Use attribute agreement analyses to evaluate the agreement of subjective nominal ratings or subjective ordinal ratings by multiple appraisers and to determine how likely your measurement system is to misclassify a part.
- Nominal data
- Are categorical variables that have multiple levels of a characteristic with no natural ordering, such as (for a study of food texture) crunchy, mushy, and crispy.
- Ordinal data
- Are categorical variables that have three or more levels of a characteristic with a natural ordering, such as strongly disagree, disagree, neutral, agree, and strongly agree.
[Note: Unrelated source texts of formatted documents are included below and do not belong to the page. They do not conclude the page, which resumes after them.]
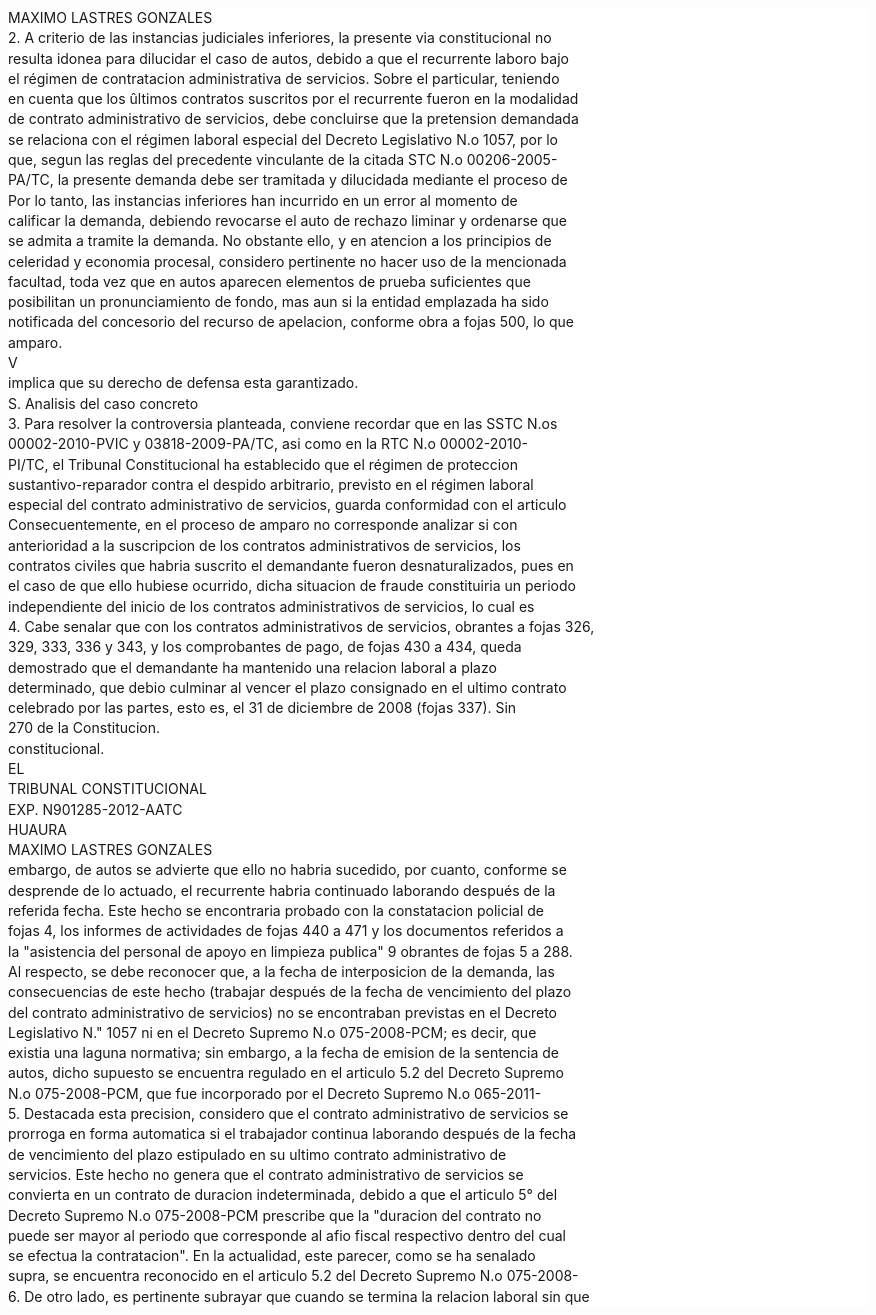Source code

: MAXIMO LASTRES GONZALES  
2. A criterio de las instancias judiciales inferiores, la presente via constitucional no  
resulta idonea para dilucidar el caso de autos, debido a que el recurrente laboro bajo  
el régimen de contratacion administrativa de servicios. Sobre el particular, teniendo  
en cuenta que los ûltimos contratos suscritos por el recurrente fueron en la modalidad  
de contrato administrativo de servicios, debe concluirse que la pretension demandada  
se relaciona con el régimen laboral especial del Decreto Legislativo N.o 1057, por lo  
que, segun las reglas del precedente vinculante de la citada STC N.o 00206-2005-  
PA/TC, la presente demanda debe ser tramitada y dilucidada mediante el proceso de  
Por lo tanto, las instancias inferiores han incurrido en un error al momento de  
calificar la demanda, debiendo revocarse el auto de rechazo liminar y ordenarse que  
se admita a tramite la demanda. No obstante ello, y en atencion a los principios de  
celeridad y economia procesal, considero pertinente no hacer uso de la mencionada  
facultad, toda vez que en autos aparecen elementos de prueba suficientes que  
posibilitan un pronunciamiento de fondo, mas aun si la entidad emplazada ha sido  
notificada del concesorio del recurso de apelacion, conforme obra a fojas 500, lo que  
amparo.  
V  
implica que su derecho de defensa esta garantizado.  
S. Analisis del caso concreto  
3. Para resolver la controversia planteada, conviene recordar que en las SSTC N.os  
00002-2010-PVIC y 03818-2009-PA/TC, asi como en la RTC N.o 00002-2010-  
PI/TC, el Tribunal Constitucional ha establecido que el régimen de proteccion  
sustantivo-reparador contra el despido arbitrario, previsto en el régimen laboral  
especial del contrato administrativo de servicios, guarda conformidad con el articulo  
Consecuentemente, en el proceso de amparo no corresponde analizar si con  
anterioridad a la suscripcion de los contratos administrativos de servicios, los  
contratos civiles que habria suscrito el demandante fueron desnaturalizados, pues en  
el caso de que ello hubiese ocurrido, dicha situacion de fraude constituiria un periodo  
independiente del inicio de los contratos administrativos de servicios, lo cual es  
4. Cabe senalar que con los contratos administrativos de servicios, obrantes a fojas 326,  
329, 333, 336 y 343, y los comprobantes de pago, de fojas 430 a 434, queda  
demostrado que el demandante ha mantenido una relacion laboral a plazo  
determinado, que debio culminar al vencer el plazo consignado en el ultimo contrato  
celebrado por las partes, esto es, el 31 de diciembre de 2008 (fojas 337). Sin  
270 de la Constitucion.  
constitucional.  
EL  
TRIBUNAL CONSTITUCIONAL  
EXP. N901285-2012-AATC  
HUAURA  
MAXIMO LASTRES GONZALES  
embargo, de autos se advierte que ello no habria sucedido, por cuanto, conforme se  
desprende de lo actuado, el recurrente habria continuado laborando después de la  
referida fecha. Este hecho se encontraria probado con la constatacion policial de  
fojas 4, los informes de actividades de fojas 440 a 471 y los documentos referidos a  
la "asistencia del personal de apoyo en limpieza publica" 9 obrantes de fojas 5 a 288.  
Al respecto, se debe reconocer que, a la fecha de interposicion de la demanda, las  
consecuencias de este hecho (trabajar después de la fecha de vencimiento del plazo  
del contrato administrativo de servicios) no se encontraban previstas en el Decreto  
Legislativo N." 1057 ni en el Decreto Supremo N.o 075-2008-PCM; es decir, que  
existia una laguna normativa; sin embargo, a la fecha de emision de la sentencia de  
autos, dicho supuesto se encuentra regulado en el articulo 5.2 del Decreto Supremo  
N.o 075-2008-PCM, que fue incorporado por el Decreto Supremo N.o 065-2011-  
5. Destacada esta precision, considero que el contrato administrativo de servicios se  
prorroga en forma automatica si el trabajador continua laborando después de la fecha  
de vencimiento del plazo estipulado en su ultimo contrato administrativo de  
servicios. Este hecho no genera que el contrato administrativo de servicios se  
convierta en un contrato de duracion indeterminada, debido a que el articulo 5° del  
Decreto Supremo N.o 075-2008-PCM prescribe que la "duracion del contrato no  
puede ser mayor al periodo que corresponde al afio fiscal respectivo dentro del cual  
se efectua la contratacion". En la actualidad, este parecer, como se ha senalado  
supra, se encuentra reconocido en el articulo 5.2 del Decreto Supremo N.o 075-2008-  
6. De otro lado, es pertinente subrayar que cuando se termina la relacion laboral sin que  
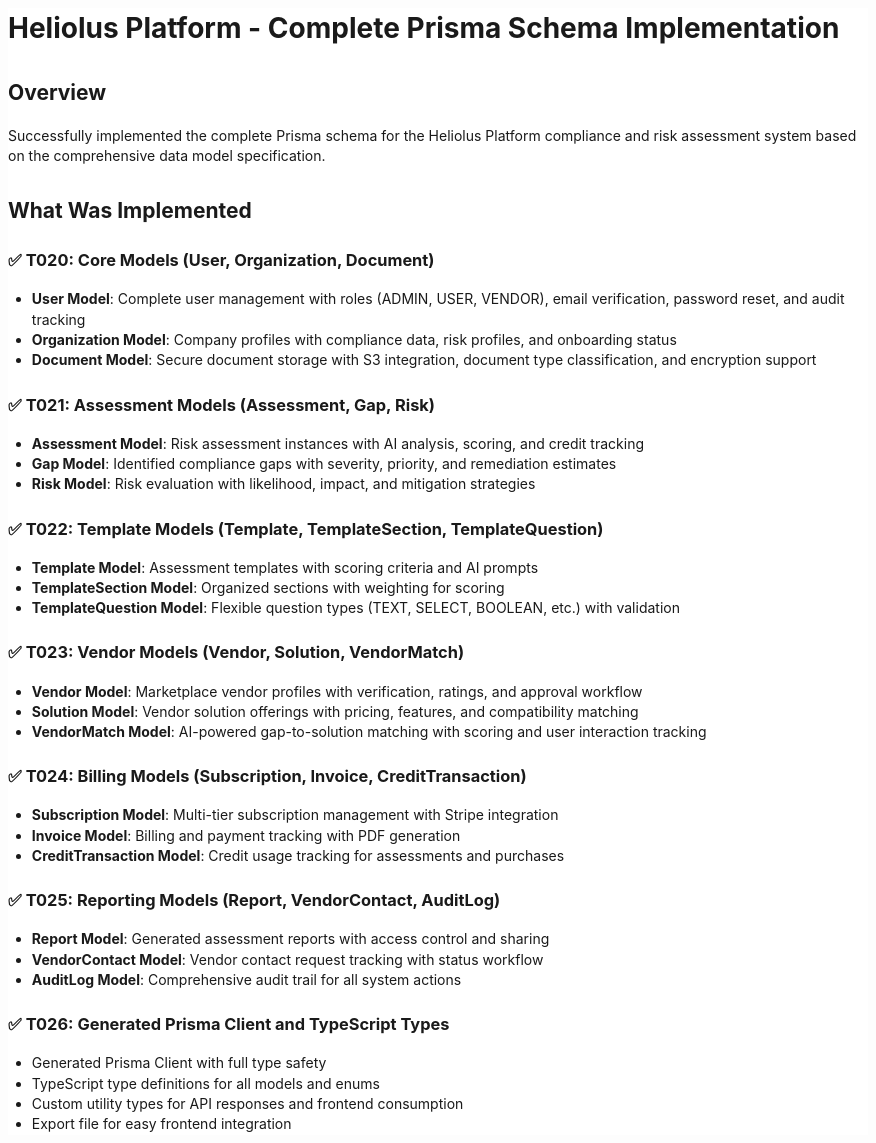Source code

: # Heliolus Platform - Complete Prisma Schema Implementation

## Overview

Successfully implemented the complete Prisma schema for the Heliolus Platform compliance and risk assessment system based on the comprehensive data model specification.

## What Was Implemented

### ✅ T020: Core Models (User, Organization, Document)
- **User Model**: Complete user management with roles (ADMIN, USER, VENDOR), email verification, password reset, and audit tracking
- **Organization Model**: Company profiles with compliance data, risk profiles, and onboarding status
- **Document Model**: Secure document storage with S3 integration, document type classification, and encryption support

### ✅ T021: Assessment Models (Assessment, Gap, Risk)
- **Assessment Model**: Risk assessment instances with AI analysis, scoring, and credit tracking
- **Gap Model**: Identified compliance gaps with severity, priority, and remediation estimates
- **Risk Model**: Risk evaluation with likelihood, impact, and mitigation strategies

### ✅ T022: Template Models (Template, TemplateSection, TemplateQuestion)
- **Template Model**: Assessment templates with scoring criteria and AI prompts
- **TemplateSection Model**: Organized sections with weighting for scoring
- **TemplateQuestion Model**: Flexible question types (TEXT, SELECT, BOOLEAN, etc.) with validation

### ✅ T023: Vendor Models (Vendor, Solution, VendorMatch)
- **Vendor Model**: Marketplace vendor profiles with verification, ratings, and approval workflow
- **Solution Model**: Vendor solution offerings with pricing, features, and compatibility matching
- **VendorMatch Model**: AI-powered gap-to-solution matching with scoring and user interaction tracking

### ✅ T024: Billing Models (Subscription, Invoice, CreditTransaction)
- **Subscription Model**: Multi-tier subscription management with Stripe integration
- **Invoice Model**: Billing and payment tracking with PDF generation
- **CreditTransaction Model**: Credit usage tracking for assessments and purchases

### ✅ T025: Reporting Models (Report, VendorContact, AuditLog)
- **Report Model**: Generated assessment reports with access control and sharing
- **VendorContact Model**: Vendor contact request tracking with status workflow
- **AuditLog Model**: Comprehensive audit trail for all system actions

### ✅ T026: Generated Prisma Client and TypeScript Types
- Generated Prisma Client with full type safety
- TypeScript type definitions for all models and enums
- Custom utility types for API responses and frontend consumption
- Export file for easy frontend integration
Use attribute agreement analysis to answer questions such as:
- Does the appraiser agree with himself on all trials?
- Does the appraiser agree with the known standard on all trials?
- Do all appraisers agree with themselves (within appraiser) and others (between appraisers) on all trials?
- Do all appraisers agree with themselves, with others, and with the standard?
For example, 5 appraisers visually inspecting fabric for defects. Because fabric defects are difficult to define, you must rely on the appraisers to compare fabric samples to standards. Your measurement system will not be acceptable if the fabric quality rating depends on which appraiser is evaluating it. To assess how well the appraisers are performing, you plan an attribute agreement analysis to study the agreement between 5 appraisers evaluating 10 pieces of fabric, with 3 ratings each. Each fabric sample has a corresponding standard.
If there is substantial agreement among the appraisers, there is the possibility, although not a guarantee, that the ratings are accurate. If there is not agreement among the appraisers, you cannot rely on the ratings.
Attribute Agreement Analysis is different from Attribute Gage Study (Analytic Method), which is a method to examine the bias and repeatability of an attribute measurement system.